-- Machine-readable electronics designs --
----------

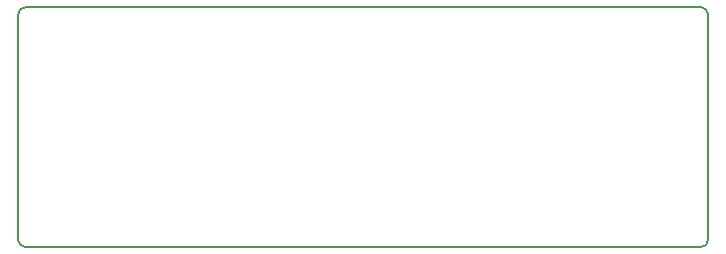
<source format=gko>
G04 DipTrace 3.2.0.1*
G04 WellMonitor.gko*
%MOIN*%
G04 #@! TF.FileFunction,Profile*
G04 #@! TF.Part,Single*
%ADD11C,0.005512*%
%FSLAX26Y26*%
G04*
G70*
G90*
G75*
G01*
G04 BoardOutline*
%LPD*%
X418701Y393701D2*
D11*
X2668701D1*
G03X2693701Y418701I-2J25002D01*
G01*
Y1168701D1*
G03X2668701Y1193701I-25002J-2D01*
G01*
X418701D1*
G03X393701Y1168701I2J-25002D01*
G01*
Y418701D1*
G03X418701Y393701I25002J2D01*
G01*
M02*

</source>
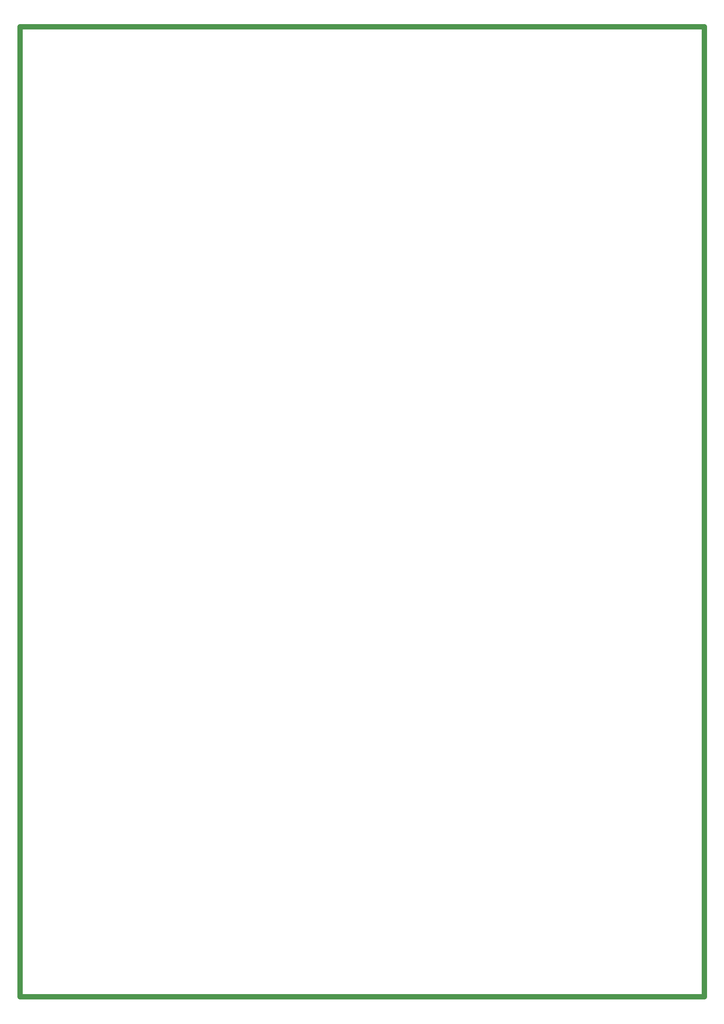
<source format=gbr>
%TF.GenerationSoftware,KiCad,Pcbnew,7.0.10*%
%TF.CreationDate,2024-02-14T11:35:49-06:00*%
%TF.ProjectId,rck,72636b2e-6b69-4636-9164-5f7063625858,rev?*%
%TF.SameCoordinates,PX22c24e4PYbb5f0a8*%
%TF.FileFunction,Profile,NP*%
%FSLAX46Y46*%
G04 Gerber Fmt 4.6, Leading zero omitted, Abs format (unit mm)*
G04 Created by KiCad (PCBNEW 7.0.10) date 2024-02-14 11:35:49*
%MOMM*%
%LPD*%
G01*
G04 APERTURE LIST*
%TA.AperFunction,Profile*%
%ADD10C,1.000000*%
%TD*%
G04 APERTURE END LIST*
D10*
X130000000Y184000000D02*
X130000000Y0D01*
X0Y0D02*
X130000000Y0D01*
X0Y184000000D02*
X130000000Y184000000D01*
X0Y184000000D02*
X0Y0D01*
M02*

</source>
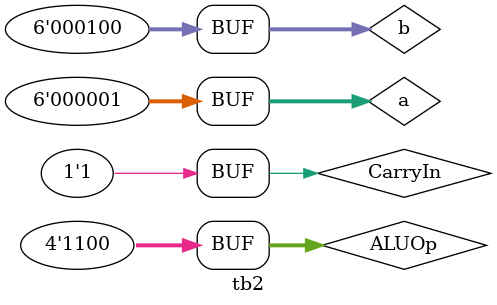
<source format=v>
module tb2
(

);
	
	reg [5:0] a, b;
	reg CarryIn;
	reg [3:0] ALUOp;
	wire [5:0] Result;
	wire CarryOut;
	
	top alu2
	(
		.a(a),
		.b(b),
		.CarryIn(CarryIn),
		.ALUOp(ALUOp),
		.Result(Result),
		.CarryOut(CarryOut)
	);

	
	initial
	begin
		a=5'd1;
		b=5'd4;
		CarryIn=1;
		ALUOp=4'b0000;
		#10 ALUOp=4'b0001;
		#20 ALUOp=4'b0010;
		#30 ALUOp=4'b0110;
		#40 ALUOp=4'b1100;
	end
		
endmodule
</source>
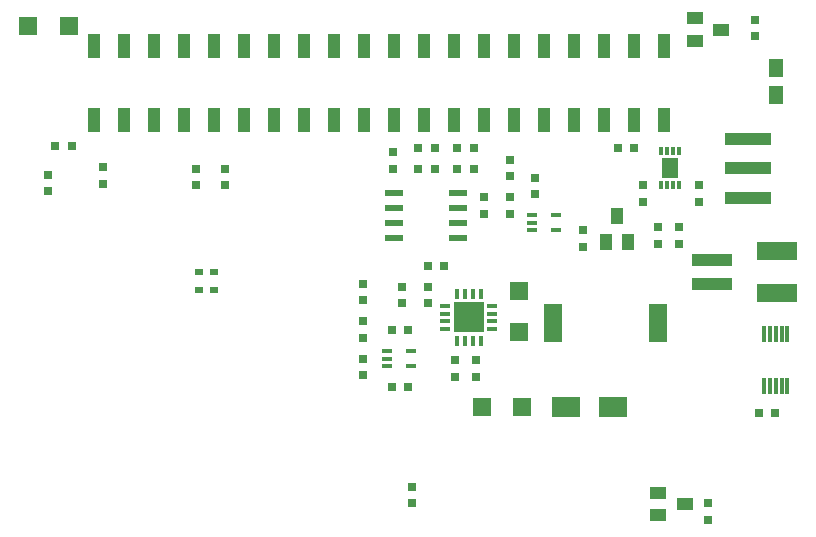
<source format=gtp>
*%FSLAX23Y23*%
*%MOIN*%
G01*
%ADD11C,0.000*%
%ADD12C,0.001*%
%ADD13C,0.002*%
%ADD14C,0.006*%
%ADD15C,0.007*%
%ADD16C,0.007*%
%ADD17C,0.008*%
%ADD18C,0.010*%
%ADD19C,0.012*%
%ADD20C,0.015*%
%ADD21C,0.018*%
%ADD22C,0.022*%
%ADD23C,0.024*%
%ADD24C,0.025*%
%ADD25C,0.029*%
%ADD26C,0.031*%
%ADD27C,0.031*%
%ADD28C,0.035*%
%ADD29C,0.035*%
%ADD30C,0.039*%
%ADD31C,0.039*%
%ADD32C,0.046*%
%ADD33C,0.047*%
%ADD34C,0.050*%
%ADD35C,0.051*%
%ADD36C,0.051*%
%ADD37C,0.054*%
%ADD38C,0.055*%
%ADD39C,0.058*%
%ADD40C,0.059*%
%ADD41C,0.059*%
%ADD42C,0.062*%
%ADD43C,0.067*%
%ADD44C,0.070*%
%ADD45C,0.074*%
%ADD46C,0.100*%
%ADD47C,0.108*%
%ADD48C,0.108*%
%ADD49C,0.120*%
%ADD50C,0.128*%
%ADD51C,0.128*%
%ADD52C,0.190*%
%ADD53C,0.194*%
%ADD54C,0.236*%
%ADD55C,0.240*%
%ADD56R,0.011X0.030*%
%ADD57R,0.012X0.030*%
%ADD58R,0.012X0.057*%
%ADD59R,0.014X0.033*%
%ADD60R,0.015X0.034*%
%ADD61R,0.016X0.034*%
%ADD62R,0.016X0.061*%
%ADD63R,0.018X0.037*%
%ADD64R,0.020X0.025*%
%ADD65R,0.021X0.021*%
%ADD66R,0.024X0.029*%
%ADD67R,0.025X0.020*%
%ADD68R,0.029X0.024*%
%ADD69R,0.030X0.011*%
%ADD70R,0.030X0.030*%
%ADD71R,0.031X0.031*%
%ADD72R,0.033X0.014*%
%ADD73R,0.034X0.015*%
%ADD74R,0.034X0.034*%
%ADD75R,0.035X0.035*%
%ADD76R,0.037X0.014*%
%ADD77R,0.037X0.018*%
%ADD78R,0.039X0.055*%
%ADD79R,0.039X0.014*%
%ADD80R,0.040X0.083*%
%ADD81R,0.041X0.018*%
%ADD82R,0.043X0.059*%
%ADD83R,0.043X0.018*%
%ADD84R,0.044X0.087*%
%ADD85R,0.047X0.055*%
%ADD86R,0.050X0.060*%
%ADD87R,0.051X0.071*%
%ADD88R,0.051X0.059*%
%ADD89R,0.054X0.064*%
%ADD90R,0.055X0.039*%
%ADD91R,0.055X0.075*%
%ADD92R,0.057X0.067*%
%ADD93R,0.059X0.043*%
%ADD94R,0.060X0.060*%
%ADD95R,0.061X0.024*%
%ADD96R,0.061X0.051*%
%ADD97R,0.061X0.071*%
%ADD98R,0.063X0.039*%
%ADD99R,0.063X0.126*%
%ADD100R,0.064X0.064*%
%ADD101R,0.065X0.028*%
%ADD102R,0.065X0.055*%
%ADD103R,0.067X0.043*%
%ADD104R,0.067X0.130*%
%ADD105R,0.085X0.030*%
%ADD106R,0.089X0.034*%
%ADD107R,0.094X0.030*%
%ADD108R,0.098X0.070*%
%ADD109R,0.098X0.034*%
%ADD110R,0.102X0.074*%
%ADD111R,0.104X0.104*%
%ADD112R,0.108X0.108*%
%ADD113R,0.134X0.059*%
%ADD114R,0.138X0.039*%
%ADD115R,0.138X0.063*%
%ADD116R,0.142X0.043*%
%ADD117R,0.169X0.169*%
%ADD118R,0.173X0.173*%
%ADD119R,0.250X0.250*%
D57*
X10776Y8312D02*
D03*
X10796D02*
D03*
X10815D02*
D03*
X10835D02*
D03*
Y8198D02*
D03*
X10815D02*
D03*
X10796D02*
D03*
X10776Y8198D02*
D03*
D58*
X11196Y7530D02*
D03*
X11177D02*
D03*
X11157D02*
D03*
X11137D02*
D03*
X11118D02*
D03*
Y7703D02*
D03*
X11137Y7703D02*
D03*
X11157D02*
D03*
X11177Y7703D02*
D03*
X11196Y7703D02*
D03*
D59*
X10173Y7680D02*
D03*
X10147D02*
D03*
X10121D02*
D03*
X10096D02*
D03*
Y7835D02*
D03*
X10121D02*
D03*
X10147D02*
D03*
X10173D02*
D03*
D67*
X9286Y7908D02*
D03*
X9236D02*
D03*
X9286Y7848D02*
D03*
X9236D02*
D03*
D70*
X10931Y7138D02*
D03*
Y7083D02*
D03*
X11101Y7438D02*
D03*
X11156D02*
D03*
X8731Y8178D02*
D03*
Y8233D02*
D03*
X8756Y8328D02*
D03*
X8811D02*
D03*
X8916Y8203D02*
D03*
Y8258D02*
D03*
X9226Y8198D02*
D03*
Y8253D02*
D03*
X9321Y8198D02*
D03*
Y8253D02*
D03*
X11087Y8749D02*
D03*
Y8694D02*
D03*
X10631Y8323D02*
D03*
X10686D02*
D03*
X10716Y8143D02*
D03*
Y8198D02*
D03*
X10901Y8143D02*
D03*
Y8198D02*
D03*
X10836Y8058D02*
D03*
Y8003D02*
D03*
X10766Y8058D02*
D03*
Y8003D02*
D03*
X10516Y8048D02*
D03*
Y7993D02*
D03*
X10271Y8228D02*
D03*
Y8283D02*
D03*
X10356Y8168D02*
D03*
Y8223D02*
D03*
X10271Y8103D02*
D03*
Y8158D02*
D03*
X10186D02*
D03*
Y8103D02*
D03*
X10151Y8253D02*
D03*
X10096D02*
D03*
X10151Y8323D02*
D03*
X10096D02*
D03*
X10021D02*
D03*
X9966D02*
D03*
Y8253D02*
D03*
X10021D02*
D03*
X9881D02*
D03*
Y8308D02*
D03*
X9782Y7814D02*
D03*
Y7869D02*
D03*
X9912Y7859D02*
D03*
Y7804D02*
D03*
X9997Y7929D02*
D03*
X10052D02*
D03*
X9997Y7804D02*
D03*
Y7859D02*
D03*
X9946Y7193D02*
D03*
Y7138D02*
D03*
X10157Y7559D02*
D03*
Y7614D02*
D03*
X10087Y7559D02*
D03*
Y7614D02*
D03*
X9877Y7524D02*
D03*
X9932D02*
D03*
X9877Y7714D02*
D03*
X9932D02*
D03*
X9782Y7689D02*
D03*
Y7744D02*
D03*
Y7564D02*
D03*
Y7619D02*
D03*
D72*
X10056Y7719D02*
D03*
Y7745D02*
D03*
Y7770D02*
D03*
Y7796D02*
D03*
X10212D02*
D03*
Y7770D02*
D03*
Y7745D02*
D03*
X10212Y7719D02*
D03*
D76*
X10346Y8098D02*
D03*
X10426D02*
D03*
Y8048D02*
D03*
X10346D02*
D03*
Y8073D02*
D03*
X9862Y7644D02*
D03*
X9942D02*
D03*
Y7594D02*
D03*
X9862D02*
D03*
Y7619D02*
D03*
D78*
X10628Y8095D02*
D03*
X10666Y8008D02*
D03*
X10591D02*
D03*
D80*
X8886Y8416D02*
D03*
X8986D02*
D03*
X9086D02*
D03*
X9186D02*
D03*
X9286D02*
D03*
X9386D02*
D03*
X9486D02*
D03*
X9586D02*
D03*
X9686D02*
D03*
X9786D02*
D03*
X9886D02*
D03*
X9986D02*
D03*
X10086D02*
D03*
X10186D02*
D03*
X10286D02*
D03*
X10386D02*
D03*
X10486D02*
D03*
X10586D02*
D03*
X10686D02*
D03*
X10786D02*
D03*
X8885Y8661D02*
D03*
X8986D02*
D03*
X9086D02*
D03*
X9185D02*
D03*
X9286D02*
D03*
X9385D02*
D03*
X9486D02*
D03*
X9586D02*
D03*
X9685D02*
D03*
X9786D02*
D03*
X9886D02*
D03*
X9986D02*
D03*
X10086D02*
D03*
X10186D02*
D03*
X10286D02*
D03*
X10386D02*
D03*
X10486D02*
D03*
X10586D02*
D03*
X10686D02*
D03*
X10786D02*
D03*
D86*
X11157Y8499D02*
D03*
Y8589D02*
D03*
D90*
X10853Y7136D02*
D03*
X10766Y7098D02*
D03*
Y7173D02*
D03*
X10887Y8754D02*
D03*
Y8679D02*
D03*
X10974Y8717D02*
D03*
D92*
X10806Y8255D02*
D03*
D94*
X8801Y8728D02*
D03*
X8666D02*
D03*
X10312Y7459D02*
D03*
X10177D02*
D03*
X10302Y7709D02*
D03*
Y7844D02*
D03*
D95*
X10098Y8022D02*
D03*
Y8072D02*
D03*
Y8122D02*
D03*
Y8172D02*
D03*
X9886Y8022D02*
D03*
Y8072D02*
D03*
Y8122D02*
D03*
Y8172D02*
D03*
D98*
X11112Y8353D02*
D03*
X11065D02*
D03*
X11018D02*
D03*
X11112Y8255D02*
D03*
X11061D02*
D03*
X11018D02*
D03*
X11112Y8157D02*
D03*
X11066D02*
D03*
X11018D02*
D03*
D99*
X10416Y7740D02*
D03*
X10766D02*
D03*
D108*
X10457Y7459D02*
D03*
X10614D02*
D03*
D111*
X10134Y7758D02*
D03*
D113*
X11161Y7840D02*
D03*
Y7978D02*
D03*
D114*
X10943Y7948D02*
D03*
Y7870D02*
D03*
M02*

</source>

----------

-- Problem to solve --
Leave out any pictures, please, and quote only the lines from the top of the data through the line that contains "<source format=gbr>".

-- Answer to this exercise --
<source format=gko>
G04 DipTrace 3.2.0.1*
G04 WellMonitor.gko*
%MOIN*%
G04 #@! TF.FileFunction,Profile*
G04 #@! TF.Part,Single*
%ADD11C,0.005512*%
%FSLAX26Y26*%
G04*
G70*
G90*
G75*
G01*
G04 BoardOutline*
%LPD*%
X418701Y393701D2*
D11*
X2668701D1*
G03X2693701Y418701I-2J25002D01*
G01*
Y1168701D1*
G03X2668701Y1193701I-25002J-2D01*
G01*
X418701D1*
G03X393701Y1168701I2J-25002D01*
G01*
Y418701D1*
G03X418701Y393701I25002J2D01*
G01*
M02*

</source>
<source format=gbr>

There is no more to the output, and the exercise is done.